[[ Records open ]]

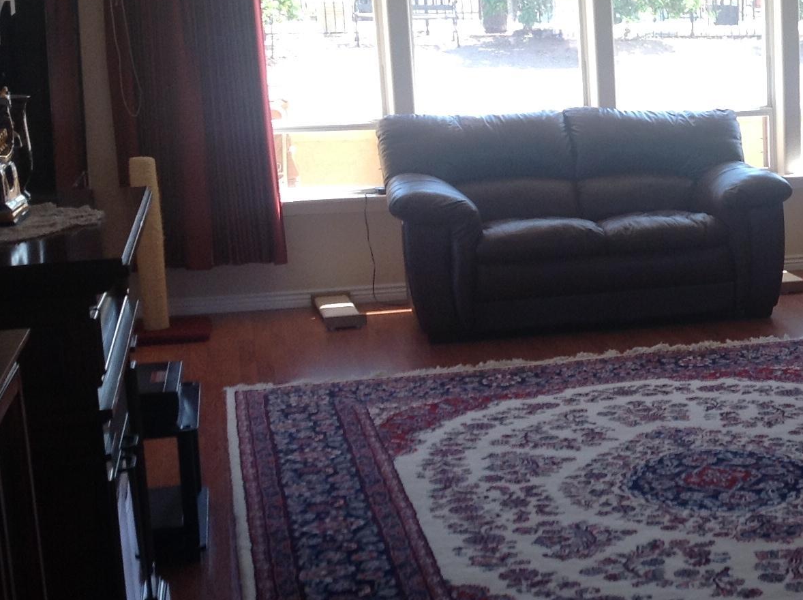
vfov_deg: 19.1
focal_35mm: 77
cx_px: 871
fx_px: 1784
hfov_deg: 23.8
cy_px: 312
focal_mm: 4.28
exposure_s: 1/30
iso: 50
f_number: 2.4
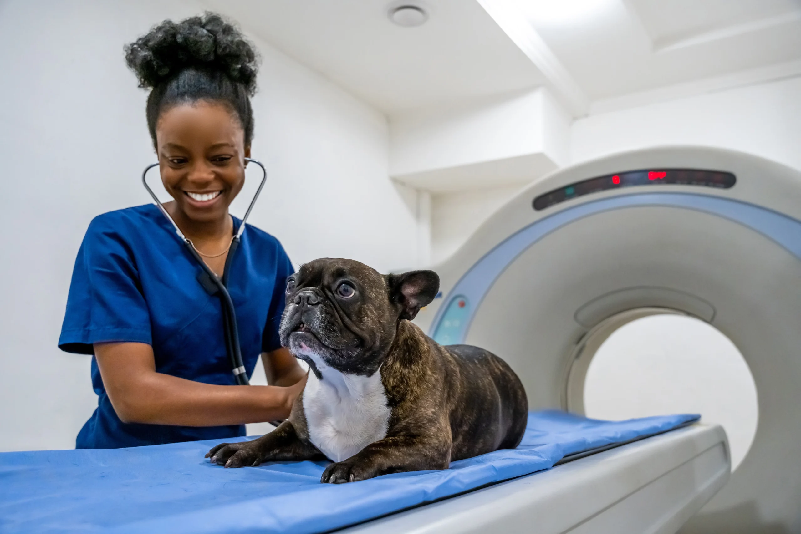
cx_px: 400
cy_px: 267
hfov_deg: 59.8
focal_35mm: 31
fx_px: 696
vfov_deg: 42.0
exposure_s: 1/160
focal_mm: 31.3
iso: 1600
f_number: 4.5
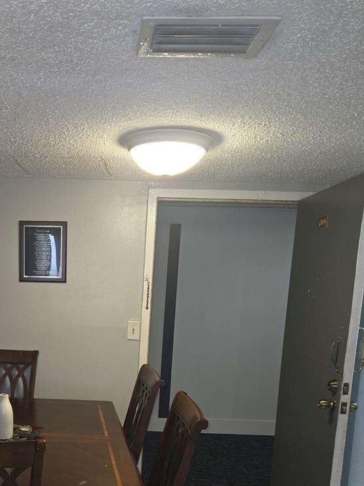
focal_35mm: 37
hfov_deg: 37.5
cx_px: 81
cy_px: 354
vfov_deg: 48.6
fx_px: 519
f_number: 1.8
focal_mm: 5.4
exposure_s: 1/24
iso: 125
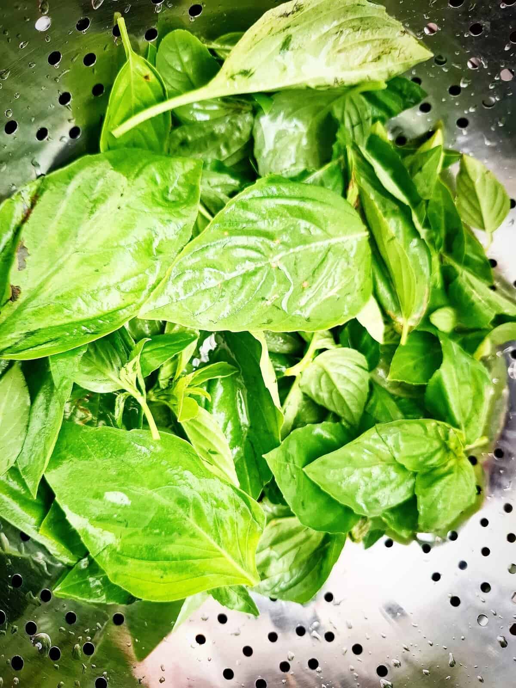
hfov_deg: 58.9
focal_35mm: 23
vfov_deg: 73.9
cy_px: 344
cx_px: 258
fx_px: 457
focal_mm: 5.54
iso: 250
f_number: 1.8
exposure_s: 1/33
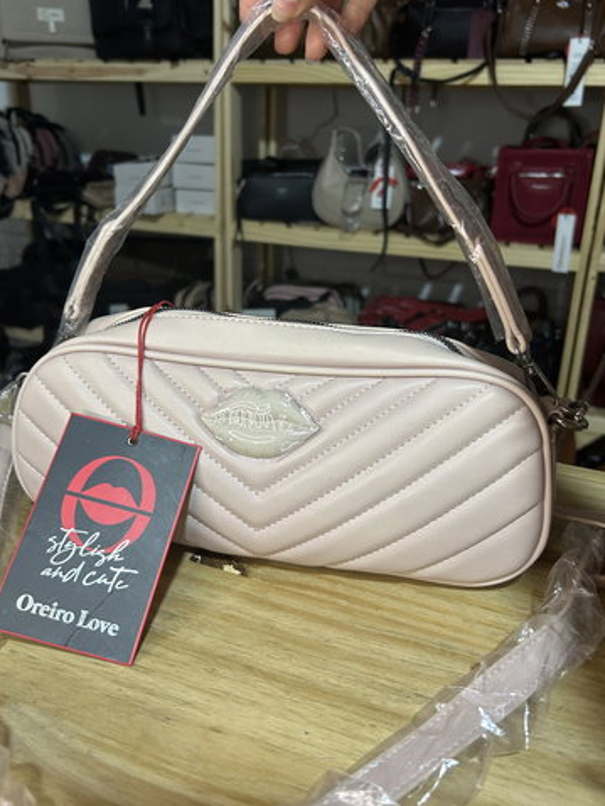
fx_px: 675
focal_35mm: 29
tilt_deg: -20.4
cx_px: 295
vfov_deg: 61.6
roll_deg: -1.6
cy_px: 384
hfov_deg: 48.3
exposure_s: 1/50
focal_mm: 5.7
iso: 125
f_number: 1.5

[[ Records closed ]]

* _Task details_
Above are records with pictures; repeat them exactly, but without the pictures.

* _Written response_
vfov_deg: 19.1
focal_35mm: 77
cx_px: 871
fx_px: 1784
hfov_deg: 23.8
cy_px: 312
focal_mm: 4.28
exposure_s: 1/30
iso: 50
f_number: 2.4
cx_px: 400
cy_px: 267
hfov_deg: 59.8
focal_35mm: 31
fx_px: 696
vfov_deg: 42.0
exposure_s: 1/160
focal_mm: 31.3
iso: 1600
f_number: 4.5
focal_35mm: 37
hfov_deg: 37.5
cx_px: 81
cy_px: 354
vfov_deg: 48.6
fx_px: 519
f_number: 1.8
focal_mm: 5.4
exposure_s: 1/24
iso: 125
hfov_deg: 58.9
focal_35mm: 23
vfov_deg: 73.9
cy_px: 344
cx_px: 258
fx_px: 457
focal_mm: 5.54
iso: 250
f_number: 1.8
exposure_s: 1/33
fx_px: 675
focal_35mm: 29
tilt_deg: -20.4
cx_px: 295
vfov_deg: 61.6
roll_deg: -1.6
cy_px: 384
hfov_deg: 48.3
exposure_s: 1/50
focal_mm: 5.7
iso: 125
f_number: 1.5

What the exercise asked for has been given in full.